Putting Student Loans to Sleep: For Good

IMG_1300By: Callie Blumenfeld and Roy Luo

For most high schoolers, helping people is a good deed. For Chris Thomas, helping people remains a career goal. “Coming out of high school I knew that I wanted to do something in healthcare, so I read books about anesthesia because it was something that interested me,” said Chris, referring to what jumpstarted his career as a nurse anesthetist. Although Chris was already a minor league baseball player by the time he graduated high school, he still made time to explore his true desire to help those in need. “I got in touch with a current nurse anesthetist and had the opportunity to shadow him and that’s when I became more familiar with the nurse’s role compared to the doctor’s. As a nurse I had the freedom to make a difference in someone’s life with much less time in school.” And time spent in school is precious time these days.

When Chris started work as a registered nurse out of college, he already knew that he wanted to go back to school. “I knew that I wanted to get my masters,” Chris stated, “and I thought that the investment would be worth it when I started to make a steady income.” So Chris spent two and a half years following his dream in anesthesia and came out the other side with more than a diploma: he came out with student debt. “My student loans were going to take several years coming out of school to pay off,” lamented Chris. “Once I realized how substantial the interest rates were, I knew that I had underestimated the cost at the time I took out the loans.” Chris knew something had to be done. He and his wife lived on the basics for over two years as he pursued his dream. Now that the dream was within reach, he was ready to get rid of his clingy student loan debt. “I had student loan refinancing in the back of my mind for a while, but I didn’t know much about it,” Chris said. “It wasn’t until I received an email from the American Association of Nurse Anesthetics, or the AANA, mentioning Darien Rowayton’s refinancing options that I was ready to make the move.”
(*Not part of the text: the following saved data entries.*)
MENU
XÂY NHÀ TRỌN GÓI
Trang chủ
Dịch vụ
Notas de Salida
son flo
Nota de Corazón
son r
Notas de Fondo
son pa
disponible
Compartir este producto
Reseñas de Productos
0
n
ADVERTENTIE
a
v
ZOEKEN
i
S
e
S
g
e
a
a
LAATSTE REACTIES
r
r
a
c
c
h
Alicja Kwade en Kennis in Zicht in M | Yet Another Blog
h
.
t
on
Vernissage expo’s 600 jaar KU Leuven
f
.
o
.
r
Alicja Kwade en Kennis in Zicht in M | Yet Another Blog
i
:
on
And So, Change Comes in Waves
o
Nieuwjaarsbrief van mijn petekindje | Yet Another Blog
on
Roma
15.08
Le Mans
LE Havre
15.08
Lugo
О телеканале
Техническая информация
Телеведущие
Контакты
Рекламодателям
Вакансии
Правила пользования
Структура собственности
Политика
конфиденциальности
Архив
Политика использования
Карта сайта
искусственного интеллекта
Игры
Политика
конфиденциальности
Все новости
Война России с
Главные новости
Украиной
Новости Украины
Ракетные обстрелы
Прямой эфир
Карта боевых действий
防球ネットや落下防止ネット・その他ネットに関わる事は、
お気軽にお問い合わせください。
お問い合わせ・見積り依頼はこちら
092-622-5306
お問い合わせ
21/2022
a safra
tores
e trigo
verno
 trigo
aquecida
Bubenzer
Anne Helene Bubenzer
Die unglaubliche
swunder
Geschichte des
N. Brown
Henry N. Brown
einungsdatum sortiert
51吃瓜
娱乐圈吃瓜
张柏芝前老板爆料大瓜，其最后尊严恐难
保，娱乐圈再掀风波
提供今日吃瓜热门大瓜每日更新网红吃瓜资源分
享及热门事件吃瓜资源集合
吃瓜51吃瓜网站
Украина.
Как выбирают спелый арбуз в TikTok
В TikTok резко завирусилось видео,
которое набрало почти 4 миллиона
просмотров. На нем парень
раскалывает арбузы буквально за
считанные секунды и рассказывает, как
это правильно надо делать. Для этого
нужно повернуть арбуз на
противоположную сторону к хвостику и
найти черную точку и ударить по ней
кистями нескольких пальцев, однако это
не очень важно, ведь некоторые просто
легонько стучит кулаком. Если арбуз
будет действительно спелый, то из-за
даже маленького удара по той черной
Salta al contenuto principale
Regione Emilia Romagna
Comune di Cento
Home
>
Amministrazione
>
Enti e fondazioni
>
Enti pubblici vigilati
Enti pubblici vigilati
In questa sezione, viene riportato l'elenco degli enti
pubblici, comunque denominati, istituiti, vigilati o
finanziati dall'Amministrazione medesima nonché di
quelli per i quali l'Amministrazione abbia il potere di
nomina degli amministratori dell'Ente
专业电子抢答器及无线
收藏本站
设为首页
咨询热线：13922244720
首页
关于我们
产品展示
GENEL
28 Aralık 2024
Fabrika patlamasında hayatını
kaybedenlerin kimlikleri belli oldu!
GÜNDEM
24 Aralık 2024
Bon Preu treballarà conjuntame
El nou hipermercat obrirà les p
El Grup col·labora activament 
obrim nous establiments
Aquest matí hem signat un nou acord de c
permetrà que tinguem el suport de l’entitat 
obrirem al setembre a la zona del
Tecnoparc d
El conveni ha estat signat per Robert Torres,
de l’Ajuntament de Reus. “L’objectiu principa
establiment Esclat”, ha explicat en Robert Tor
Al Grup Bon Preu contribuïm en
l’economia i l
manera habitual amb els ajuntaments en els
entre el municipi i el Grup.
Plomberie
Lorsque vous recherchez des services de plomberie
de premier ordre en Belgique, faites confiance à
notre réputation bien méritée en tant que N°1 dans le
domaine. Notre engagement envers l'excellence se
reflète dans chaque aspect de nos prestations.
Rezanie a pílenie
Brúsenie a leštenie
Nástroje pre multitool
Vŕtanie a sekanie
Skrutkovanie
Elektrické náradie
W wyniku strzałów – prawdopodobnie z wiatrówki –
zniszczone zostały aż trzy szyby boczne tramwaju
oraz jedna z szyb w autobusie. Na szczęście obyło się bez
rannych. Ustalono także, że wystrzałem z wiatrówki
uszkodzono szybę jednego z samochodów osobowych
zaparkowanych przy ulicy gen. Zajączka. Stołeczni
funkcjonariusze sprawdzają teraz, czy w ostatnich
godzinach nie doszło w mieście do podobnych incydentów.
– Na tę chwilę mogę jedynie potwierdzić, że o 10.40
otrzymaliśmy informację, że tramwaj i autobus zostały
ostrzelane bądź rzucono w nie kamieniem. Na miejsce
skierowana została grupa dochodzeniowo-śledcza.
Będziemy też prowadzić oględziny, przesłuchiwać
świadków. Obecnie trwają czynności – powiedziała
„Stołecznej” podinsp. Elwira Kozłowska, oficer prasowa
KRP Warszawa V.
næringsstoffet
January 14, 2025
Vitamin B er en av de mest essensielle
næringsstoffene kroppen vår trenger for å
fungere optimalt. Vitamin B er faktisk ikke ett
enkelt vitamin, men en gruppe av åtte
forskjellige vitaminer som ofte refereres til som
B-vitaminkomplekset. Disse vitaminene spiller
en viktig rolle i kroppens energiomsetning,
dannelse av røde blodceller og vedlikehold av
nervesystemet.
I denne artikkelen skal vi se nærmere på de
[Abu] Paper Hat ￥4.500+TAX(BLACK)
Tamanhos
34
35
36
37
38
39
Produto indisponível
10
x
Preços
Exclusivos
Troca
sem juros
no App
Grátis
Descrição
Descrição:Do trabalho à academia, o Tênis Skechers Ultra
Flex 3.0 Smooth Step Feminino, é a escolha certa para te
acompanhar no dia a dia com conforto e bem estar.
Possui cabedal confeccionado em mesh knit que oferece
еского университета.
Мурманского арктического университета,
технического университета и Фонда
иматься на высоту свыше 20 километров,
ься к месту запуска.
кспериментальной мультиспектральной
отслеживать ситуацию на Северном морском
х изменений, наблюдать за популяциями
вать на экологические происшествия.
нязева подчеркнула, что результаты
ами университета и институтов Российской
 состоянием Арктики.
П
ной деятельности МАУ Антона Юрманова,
After he talked to DRB, Chris knew that he made the right choice. “My previous interest rates on my student loans were 2 to 3 percent higher than what DRB offered,” Chris explained, “and with the money that I’ve saved I’ve been able to tackle other debts that were piling up in my life.”  Now Chris is living his dream and making a difference as a nurse anesthetist without the worries of debt hanging over his family’s head. To other registered nurses seeking their masters but not the chains of student debt, Chris offered some helpful advice: “I would encourage them to look into refinancing. I would say that’s the best way to make your loans less of a hassle.”